IT Security Newsletter

IT Security Newsletter - 2/4/2020

Written by Cadre | Tue, Feb 4, 2020

New ransomware doesn’t just encrypt data. It also meddles with critical infrastructure

Over the past five years, ransomware has emerged as a vexing menace that has shut down factories, hospitals, and local municipalities and school districts around the world. In recent months, researchers have caught ransomware doing something that's potentially more sinister: intentionally tampering with industrial control systems that dams, electric grids, and gas refineries rely on to keep equipment running safely.

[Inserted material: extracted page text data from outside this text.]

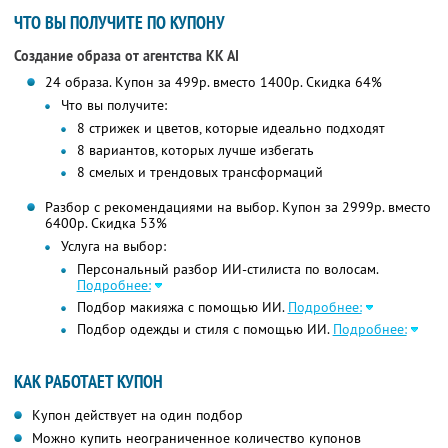
ЧТО ВЫ ПОЛУЧИТЕ ПО КУПОНУ
Создание образа от агентства KK AI
24 образа. Купон за 499р. вместо 1400р. Скидка 64%
Что вы получите:
8 стрижек и цветов, которые идеально подходят
8 вариантов, которых лучше избегать
8 смелых и трендовых трансформаций
Разбор с рекомендациями на выбор. Купон за 2999р. вместо
6400р. Скидка 53%
Услуга на выбор:
Персональный разбор ИИ-стилиста по волосам.
Подробнее:
Подбор макияжа с помощью ИИ.
Подробнее:
Подбор одежды и стиля с помощью ИИ.
Подробнее:
КАК РАБОТАЕТ КУПОН
Купон действует на один подбор
Можно купить неограниченное количество купонов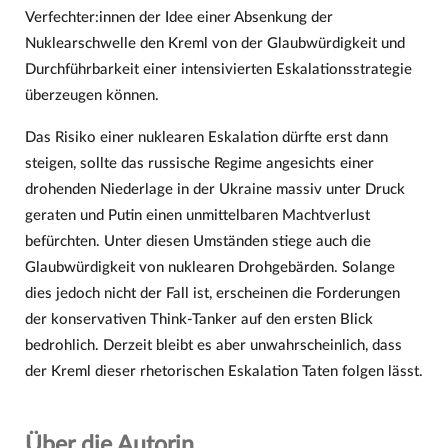
Verfechter:innen der Idee einer Absenkung der
Nuklearschwelle den Kreml von der Glaubwürdigkeit und
Durchführbarkeit einer intensivierten Eskalationsstrategie
überzeugen können.
Das Risiko einer nuklearen Eskalation dürfte erst dann
steigen, sollte das russische Regime angesichts einer
drohenden Niederlage in der Ukraine massiv unter Druck
geraten und Putin einen unmittelbaren Machtverlust
befürchten. Unter diesen Umständen stiege auch die
Glaubwürdigkeit von nuklearen Drohgebärden. Solange
dies jedoch nicht der Fall ist, erscheinen die Forderungen
der konservativen Think-Tanker auf den ersten Blick
bedrohlich. Derzeit bleibt es aber unwahrscheinlich, dass
der Kreml dieser rhetorischen Eskalation Taten folgen lässt.
Über die Autorin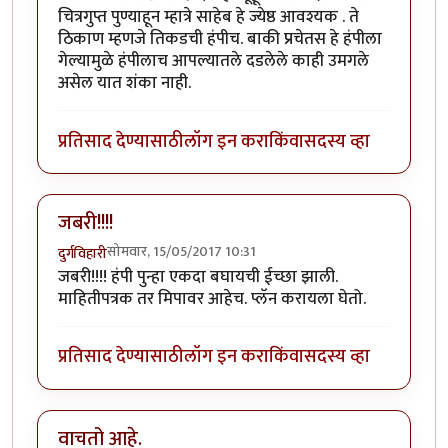
चित्रगुप्त पुण्याहून म्हात्रे साहेब हे ज्येष्ठ आवश्यक . ते
ठिकाण म्हणजे तिकडची हंपीच. बाकी प्रचेतस हे हंपीला
गेल्यामुळे हंपीलाच आपल्यातले दडलेले काही उमगले
असेल यात शंका नाही.
प्रतिसाद देण्यासाठी
लॉग इन करा
किंवा
सदस्य व्हा
जबरी!!!!
सोमवार, 15/05/2017 10:31
दुर्गविहारी
जबरी!!!! हंपी पुन्हा एकदा बघायची ईच्छा झाली.
माहितीपत्रक तर मिपावर आहेच. प्लॅन करायला घेतो.
प्रतिसाद देण्यासाठी
लॉग इन करा
किंवा
सदस्य व्हा
वाचतो आहे.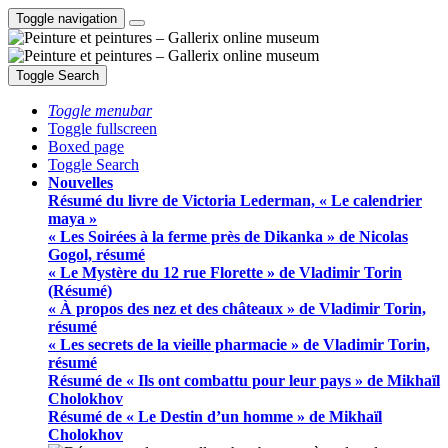
Toggle navigation
Toggle Search
Toggle menubar
Toggle fullscreen
Boxed page
Toggle Search
Nouvelles
Résumé du livre de Victoria Lederman, « Le calendrier
maya »
« Les Soirées à la ferme près de Dikanka » de Nicolas
Gogol, résumé
« Le Mystère du 12 rue Florette » de Vladimir Torin
(Résumé)
« À propos des nez et des châteaux » de Vladimir Torin,
résumé
« Les secrets de la vieille pharmacie » de Vladimir Torin,
résumé
Résumé de « Ils ont combattu pour leur pays » de Mikhaïl
Cholokhov
Résumé de « Le Destin d’un homme » de Mikhaïl
Cholokhov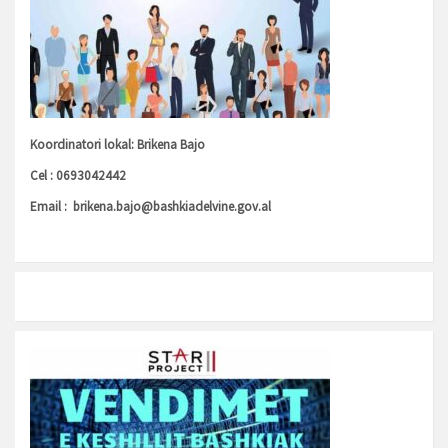
Koordinatori lokal: Brikena Bajo
Cel : 0693042442
Email :
brikena.bajo@bashkiadelvine.gov.al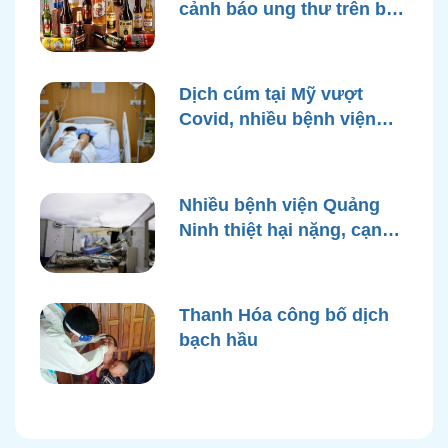
cảnh báo ung thư trên bao
bì rượu
Dịch cúm tại Mỹ vượt
Covid, nhiều bệnh viện
quá tải
Nhiều bệnh viện Quảng
Ninh thiệt hại nặng, cạn
điện nước sau bão Yagi
Thanh Hóa công bố dịch
bạch hầu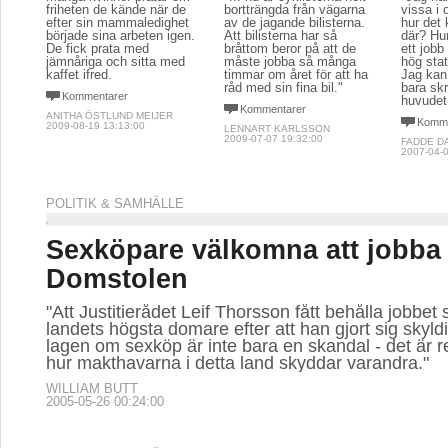
friheten de kände när de
bortträngda från vägarna
vissa i
efter sin mammaledighet
av de jagande bilisterna.
hur det 
började sina arbeten igen.
Att bilisterna har så
där? Hu
De fick prata med
bråttom beror på att de
ett jobb
jämnåriga och sitta med
måste jobba så många
hög stat
kaffet ifred.
timmar om året för att ha
Jag kan
råd med sin fina bil."
bara sk
Kommentarer
huvudet
Kommentarer
ANITHA ÖSTLUND MEIJER
Komme
2009-08-19 13:13:00
LENNART KARLSSON
2009-07-07 19:32:00
FADDE D
2007-04-0
POLITIK & SAMHÄLLE
Sexköpare välkomna att jobba 
Domstolen
"Att Justitierådet Leif Thorsson fått behålla jobbet
landets högsta domare efter att han gjort sig skyldig
lagen om sexköp är inte bara en skandal - det är 
hur makthavarna i detta land skyddar varandra."
WILLIAM BUTT
2005-05-26 00:24:00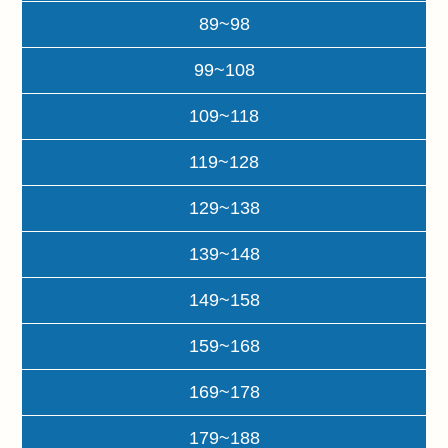
89~98
99~108
109~118
119~128
129~138
139~148
149~158
159~168
169~178
179~188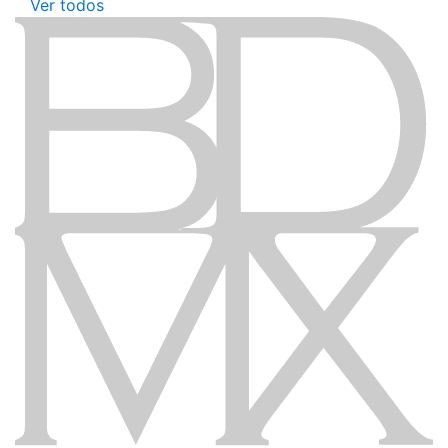
Ver todos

New EmoCheck Tool Checks if You're Infected With Emotet

A new utility has been released by Japan CERT (computer emergency response team) that allows Windows users to easily check if they are infected with the Emotet Trojan. The Emotet Trojan is one of the most actively distributed malware that is spread through phishing emails with malicious Word document attachments.

DoppelPaymer Ransomware Sells Victims' Data on Darknet if Not Paid

The DoppelPaymer Ransomware is the latest family threatening to sell or publish a victim's stolen files if they do not pay a ransom demand. A new tactic being used by ransomware operators that perform network-wide encryption is to steal a victim's files before encrypting any devices. They then threaten to publish or sell this data if the victim does not pay the ransom.

Bouygues Construction Shuts Down Network to Thwart Maze Ransomware

French construction giant Bouygues Construction shut down their computer network to avoid having all of their data encrypted by the Maze Ransomware. In a statement posted to their website, Bouygues stated that they shut down their computer network on January 30th, 2020, as a "precautionary measure" to prevent a ransomware attack from propagating further.

Man admits hacking Nintendo, leaking details of Switch games console

A 21-year-old Californiana man has pleaded guilty to hacking into into the servers of Nintendo and stealing confidential information about the (then upcoming) Nintendo Switch video game console. The case dates back to 2016 when Ryan S Hernandez, who was a minor at the time, and an associate successfully phished the login credentials of a Nintendo employee and were able to gain access and download confidential product information.

Six Arrested in UK Over Malta Bank Cyber-Heist

Six individuals were arrested in the United Kingdom last week for their involvement in a bank cyber-heist and money laundering operation. The arrests were made in connection to the laundering of money stolen in February 2019 from Malta's Bank of Valletta, after cyber-criminals used malware to access the bank’s systems and illegally remove around €13 million (~$14.36 million).

Twitter discloses API vulnerability that allowed snoops to tie phone numbers to accounts

Twitter says it has beefed up security after a “large network of fake accounts” was able to match phone numbers to Twitter accounts using a vulnerability in the platform’s application programming. The vulnerability in Twitter’s application programming interface (API), a set of protocols that govern how data interacts with a particular website, allowed someone to upload a slew of phone numbers and correlate them with user accounts.

Attackers Actively Targeting Flaw in Door-Access Controllers

Attackers are actively trying to exploit a critical, previously disclosed command injection flaw in a door access-controller system from Nortek Security and Control LLC to use the device to launch distributed denial-of-service attacks (DDoS). SonicWall, which reported on the threat Saturday, said its researchers have observed attackers scanning the entire IPv4 address range space for the vulnerable systems in recent days.

Medtronic Releases Patches for Cardiac Device Flaws Disclosed in 2018, 2019

Medical device company Medtronic informed customers last week that it has released patches for some cardiac device vulnerabilities disclosed in 2018 and 2019. The vendor says it takes time to develop and validate patches for such complex and safety-critical devices. Both Medtronic and the DHS’s Cybersecurity and Infrastructure Security Agency (CISA) updated their original advisories last week to inform users about the availability of patches.